Directions: Tally the lines below that contain the word "publicKey", then give the tally and nothing more.

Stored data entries
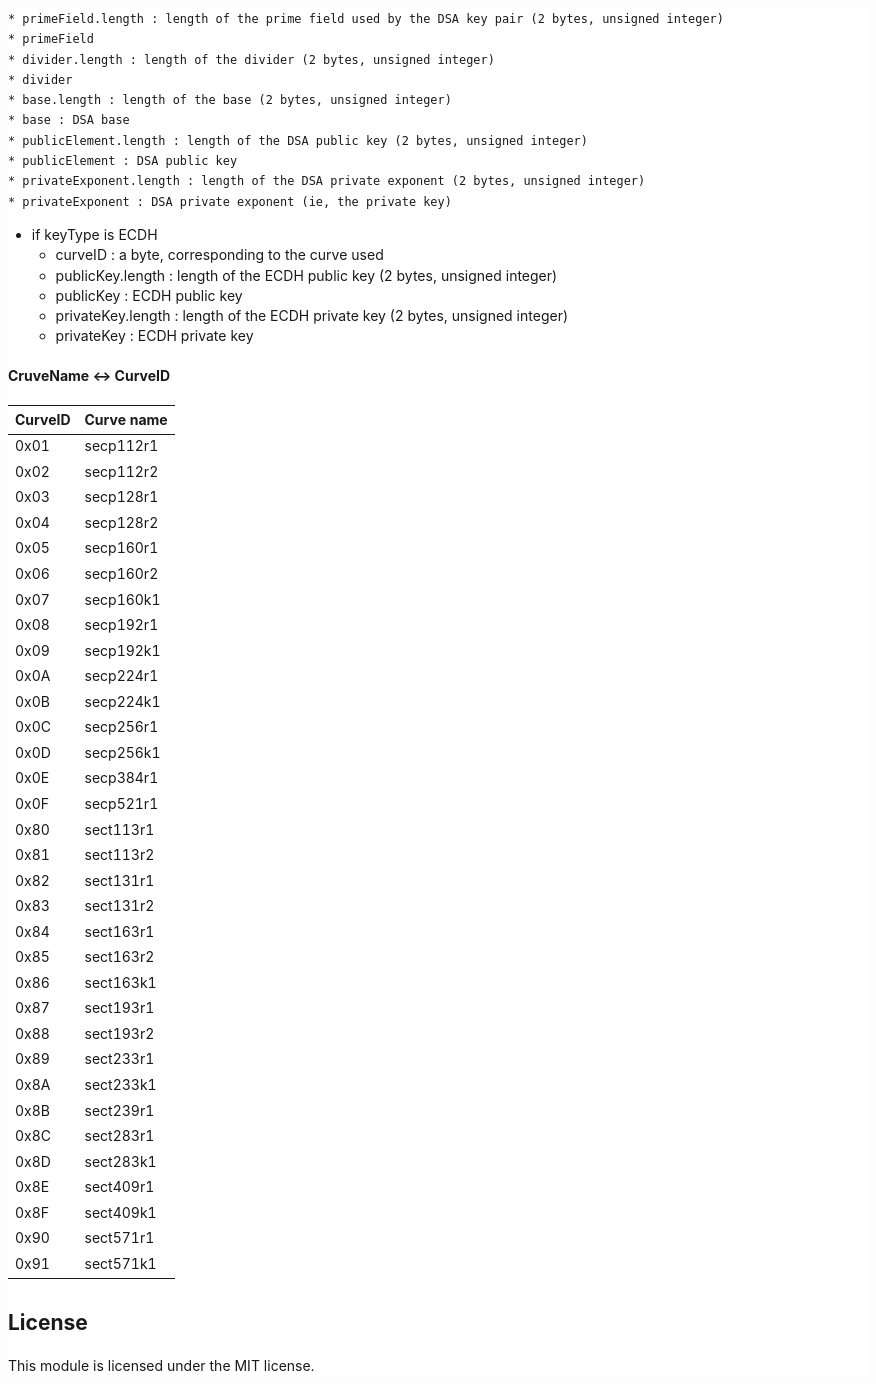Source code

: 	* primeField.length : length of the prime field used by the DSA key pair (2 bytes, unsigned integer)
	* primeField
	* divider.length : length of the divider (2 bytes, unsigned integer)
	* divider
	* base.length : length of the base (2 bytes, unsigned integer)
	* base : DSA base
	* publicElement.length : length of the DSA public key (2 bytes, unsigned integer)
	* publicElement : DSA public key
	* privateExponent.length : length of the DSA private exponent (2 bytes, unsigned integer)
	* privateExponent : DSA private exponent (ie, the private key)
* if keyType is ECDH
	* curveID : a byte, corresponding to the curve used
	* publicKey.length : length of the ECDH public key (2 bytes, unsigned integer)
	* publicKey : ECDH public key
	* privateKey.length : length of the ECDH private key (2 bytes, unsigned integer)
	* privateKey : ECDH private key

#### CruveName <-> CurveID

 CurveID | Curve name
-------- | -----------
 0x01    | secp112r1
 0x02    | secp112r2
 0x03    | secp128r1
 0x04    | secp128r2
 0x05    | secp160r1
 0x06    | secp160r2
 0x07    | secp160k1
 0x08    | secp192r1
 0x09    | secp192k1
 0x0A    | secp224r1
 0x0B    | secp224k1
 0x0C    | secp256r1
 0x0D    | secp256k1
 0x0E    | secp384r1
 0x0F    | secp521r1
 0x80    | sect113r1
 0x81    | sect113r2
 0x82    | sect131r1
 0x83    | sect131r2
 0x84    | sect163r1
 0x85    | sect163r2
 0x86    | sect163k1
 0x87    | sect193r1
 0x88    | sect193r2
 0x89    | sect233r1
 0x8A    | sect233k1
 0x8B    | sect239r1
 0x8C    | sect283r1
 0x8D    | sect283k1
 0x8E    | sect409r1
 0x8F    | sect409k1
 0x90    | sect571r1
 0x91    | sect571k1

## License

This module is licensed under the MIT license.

...

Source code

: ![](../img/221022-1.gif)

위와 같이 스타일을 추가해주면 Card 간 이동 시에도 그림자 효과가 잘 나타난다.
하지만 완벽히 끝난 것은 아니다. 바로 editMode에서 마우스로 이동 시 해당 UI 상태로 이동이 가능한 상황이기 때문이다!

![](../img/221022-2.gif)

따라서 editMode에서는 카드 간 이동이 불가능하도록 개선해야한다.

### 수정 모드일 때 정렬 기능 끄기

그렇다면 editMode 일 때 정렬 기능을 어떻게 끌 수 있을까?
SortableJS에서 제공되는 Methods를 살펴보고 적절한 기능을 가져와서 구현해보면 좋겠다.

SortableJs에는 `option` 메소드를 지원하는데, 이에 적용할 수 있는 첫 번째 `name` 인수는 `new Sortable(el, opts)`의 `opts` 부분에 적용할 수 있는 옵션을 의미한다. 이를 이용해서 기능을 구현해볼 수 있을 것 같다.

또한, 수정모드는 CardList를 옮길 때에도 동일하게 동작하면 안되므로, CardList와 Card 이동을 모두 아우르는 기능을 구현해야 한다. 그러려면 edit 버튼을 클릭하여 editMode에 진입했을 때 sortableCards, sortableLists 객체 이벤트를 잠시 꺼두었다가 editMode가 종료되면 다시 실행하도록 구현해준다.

Exercise output: 2